Para poder continuar, Jane buscou fundo em nas memórias de seu treinamento todas as estratégias possíveis para falar de forma objetiva sem a carga emocional que fervia no seu interior:

— Você esteve fora por um bom tempo. Dez dias. Complicações com o tiro. Até pouco mais de uma hora atrás você respirava por aparelhos, por isso o incômodo na garganta. O pior já passou. A recuperação será lenta, mas você vai superar. _ ela disse tudo olhando apenas para a mão dele entrelaçada à dela porque era impossível manter-se distante focando em seu olhar.

— E você, como está?

— Melhor. As medicações atenuaram os efeitos colaterais. Se você estiver se sentindo bem, vou voltar ao SIOC. Tivemos progressos importantes ontem e estamos correndo contra o tempo._ ela se sentiu suja por jogar com argumentos que sabia serem irrefutáveis por ele.

— Estou bem. _ mas sua mão estreitou a aperto em torno da mão dela_ Você tem ido à campo?
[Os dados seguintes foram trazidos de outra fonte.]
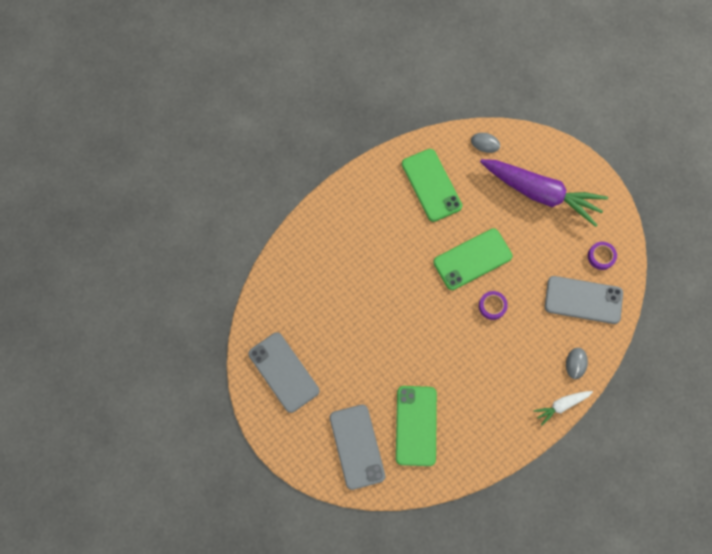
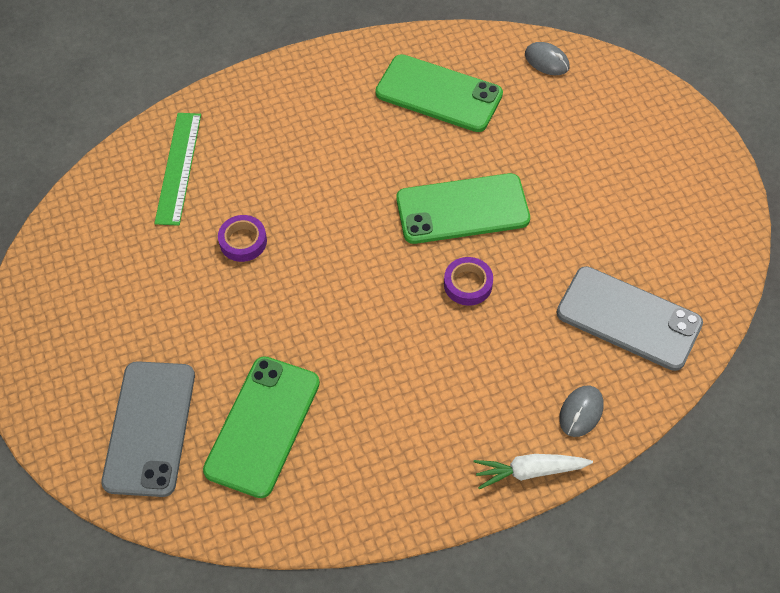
camera: 20 degrees right, 15 degrees down
grey phone [248,332,319,413] -> none
green phone [402,149,462,222] -> green phone turned 60 degrees counterclockwise [375,54,503,132]
purple carrot [480,159,608,227] -> none
purple tape [588,242,617,270] -> purple tape moved to [218,215,267,262]
none -> green ruler [154,113,201,226]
— Não. Ainda não. Estou em reabilitação. Mas irei se for preciso. Estamos sem você e sem Tasha.

— Por favor, não exija de você nada em excesso._ a aperto de sua mão se tornou ainda mais firme.

— Eu não tenho escolha, Kurt.

— Logo estarei lá com você. Vamos passar por isso juntos, Jane. _ o calor dessas palavras a envolveu tão forte quanto um abraço. Ela estava perdendo o controle, precisava agir depressa. Suavemente, desvencilhou a mão da dele.

— Eu tenho que ir. _ depositou um beijo rápido na testa dele e saiu sem dar-lhe qualquer oportunidade de continuar.

Assim que Jane deixou o quarto, as lágrimas correram pelo rosto de Kurt. Havia algo essencialmente diferente nela e ele se sentia impotente para ajudá-la. Sua debilidade não permitiu que ele ficasse acordado por muito tempo e o sono seria seu principal apoio nos muitos dias que sua recuperação tinha pela frente.

Cada uma das lágrimas que insistiu em brotar nos olhos de Jane foi violentamente recusada. Ela não cederia agora. Não com algo tão precioso quanto a vida de Kurt em jogo.